Dona Ana County’s groundwater is the Mesilla Bolson, which supplies drinking water for Las Cruces and other small communities in the county in addition to parts of El Paso and Juarez. The aquifer is the lone water source for agriculture during dry years when there is little river flow.

“The aquifer is like a bank account, which is vital for sustainability of agriculture, and quality of life in southern New Mexico,” Samani said. “The aquifer gains water during wet years and loses water during dry years. We have been in drought during the past 15 years, which means we are pulling the additional needed water from the aquifer, and the water level is dropping. There is an urgent need to figure out how the water budget has changed in the past and will change in the future as we face climate change, population growth, drought and land use.”

New Mexico legislators sponsored the project through the New Mexico Water Resources Research Institute.

“The result of the aquifer project has significant implications in the future planning and management of the water resources in our area,” he said. “Our results show that we have been losing water from the aquifer storage during the past 25 years, and the loss has accelerated since 2010. The results of our research show that if serious steps are not taken in conserving water and curtailing the excessive withdrawal the aquifer will continue to deplete and could eventually dry up.

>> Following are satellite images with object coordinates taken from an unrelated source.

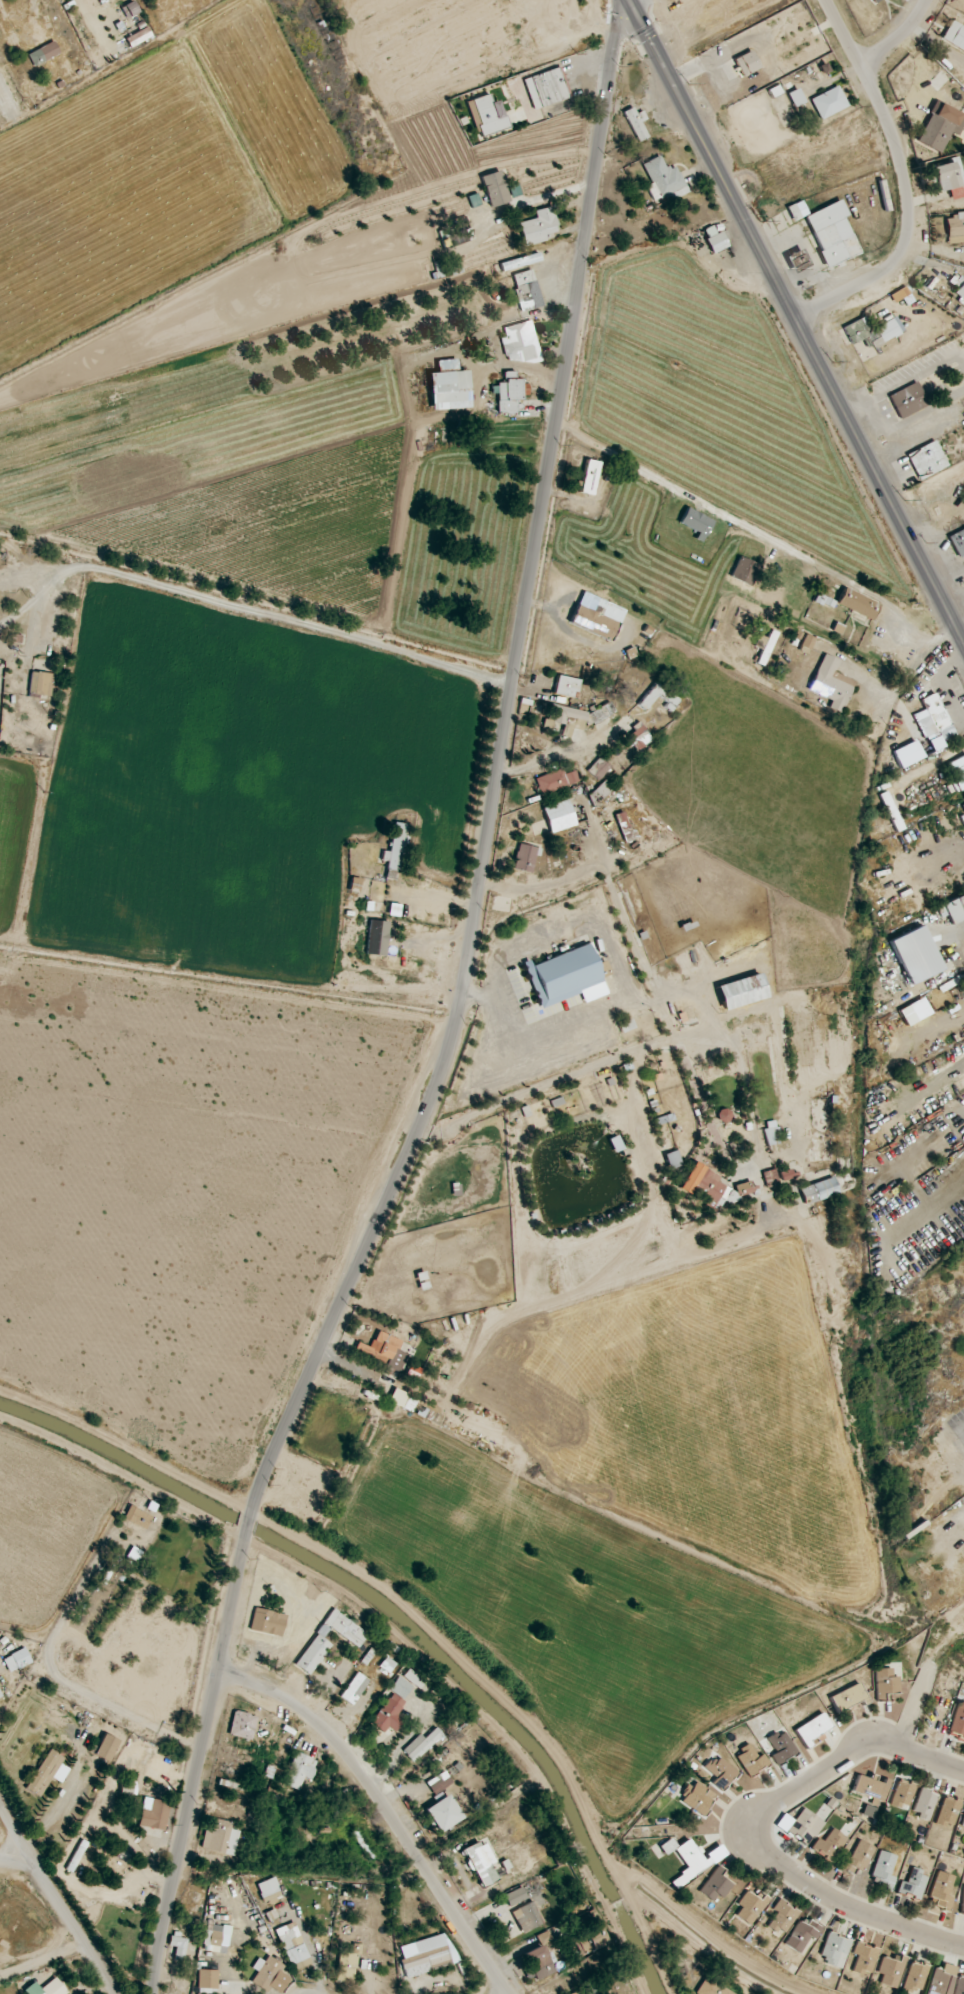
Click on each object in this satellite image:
road: (629, 1)
building: (875, 1)
traffic signals: (630, 2)
road: (898, 36)
building: (954, 36)
building: (139, 37)
building: (43, 53)
building: (746, 63)
road: (579, 64)
building: (547, 88)
building: (795, 97)
building: (828, 102)
road: (8, 103)
building: (487, 115)
building: (637, 122)
building: (938, 127)
building: (949, 177)
building: (663, 180)
road: (905, 181)
building: (495, 188)
road: (558, 213)
building: (539, 226)
building: (955, 227)
building: (832, 233)
building: (715, 239)
building: (797, 260)
building: (520, 262)
building: (959, 288)
building: (527, 290)
building: (899, 295)
road: (798, 322)
building: (857, 330)
building: (887, 330)
building: (520, 343)
building: (449, 386)
building: (509, 393)
building: (908, 400)
building: (927, 460)
building: (589, 477)
road: (543, 496)
building: (696, 523)
road: (758, 532)
building: (957, 542)
building: (744, 571)
road: (443, 580)
building: (857, 604)
road: (247, 610)
building: (597, 619)
building: (806, 643)
road: (942, 679)
building: (830, 683)
building: (40, 684)
building: (566, 686)
building: (668, 697)
building: (601, 713)
building: (568, 718)
building: (934, 724)
building: (639, 738)
road: (956, 753)
building: (599, 768)
building: (958, 772)
building: (556, 781)
building: (963, 806)
building: (559, 816)
building: (624, 826)
building: (394, 849)
road: (943, 864)
building: (952, 907)
building: (377, 938)
building: (915, 955)
building: (603, 969)
building: (565, 975)
building: (741, 991)
building: (914, 1011)
road: (521, 1054)
building: (771, 1133)
building: (673, 1159)
building: (772, 1177)
building: (709, 1185)
building: (744, 1189)
building: (819, 1190)
road: (359, 1261)
building: (402, 1400)
building: (137, 1517)
road: (248, 1530)
building: (268, 1622)
building: (318, 1641)
building: (16, 1660)
building: (387, 1664)
building: (414, 1679)
building: (886, 1683)
building: (354, 1687)
building: (400, 1687)
building: (0, 1696)
building: (848, 1697)
building: (389, 1714)
building: (958, 1722)
building: (242, 1725)
building: (812, 1728)
building: (421, 1744)
building: (781, 1746)
building: (106, 1747)
building: (751, 1760)
road: (198, 1763)
building: (299, 1770)
building: (720, 1770)
building: (47, 1773)
building: (871, 1787)
building: (128, 1788)
building: (903, 1794)
building: (698, 1797)
building: (924, 1804)
road: (385, 1808)
building: (948, 1811)
building: (443, 1813)
building: (154, 1814)
building: (962, 1824)
road: (746, 1826)
building: (805, 1826)
building: (220, 1836)
building: (362, 1844)
building: (829, 1845)
building: (716, 1853)
road: (13, 1856)
building: (857, 1857)
building: (481, 1863)
building: (884, 1870)
building: (913, 1884)
building: (716, 1885)
building: (942, 1890)
building: (269, 1891)
building: (515, 1896)
road: (56, 1899)
building: (962, 1901)
building: (751, 1906)
building: (527, 1917)
building: (782, 1917)
building: (215, 1938)
building: (588, 1940)
building: (292, 1943)
building: (178, 1946)
building: (835, 1949)
building: (427, 1955)
building: (864, 1958)
building: (539, 1962)
building: (346, 1967)
building: (891, 1970)
building: (269, 1974)
building: (915, 1976)
building: (942, 1980)
building: (207, 1981)
road: (90, 1983)
building: (959, 1985)
building: (592, 1987)
building: (46, 1988)
building: (713, 1988)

“In our aquifer water budget we are accounting for all the hydrologic components entering and leaving the basin,” Samani said. “Stream flows into and out of the basin are measured, but the most important component of the water budget is called evapotranspiration (ET), which represent water loss by plants and farms. The ET is the key component, which are being calculated daily using Landsat images. We have multi-spectral Landsat images over the years, which we use to calculate ET. The images provide various ground level data such as vegetation cover and plant surface temperatures that is used through a computer model called REEM to calculate ET with 30 meters resolution on the ground level.”

The Regional ET Estimation Model (REEM) was developed at NMSU in 2002.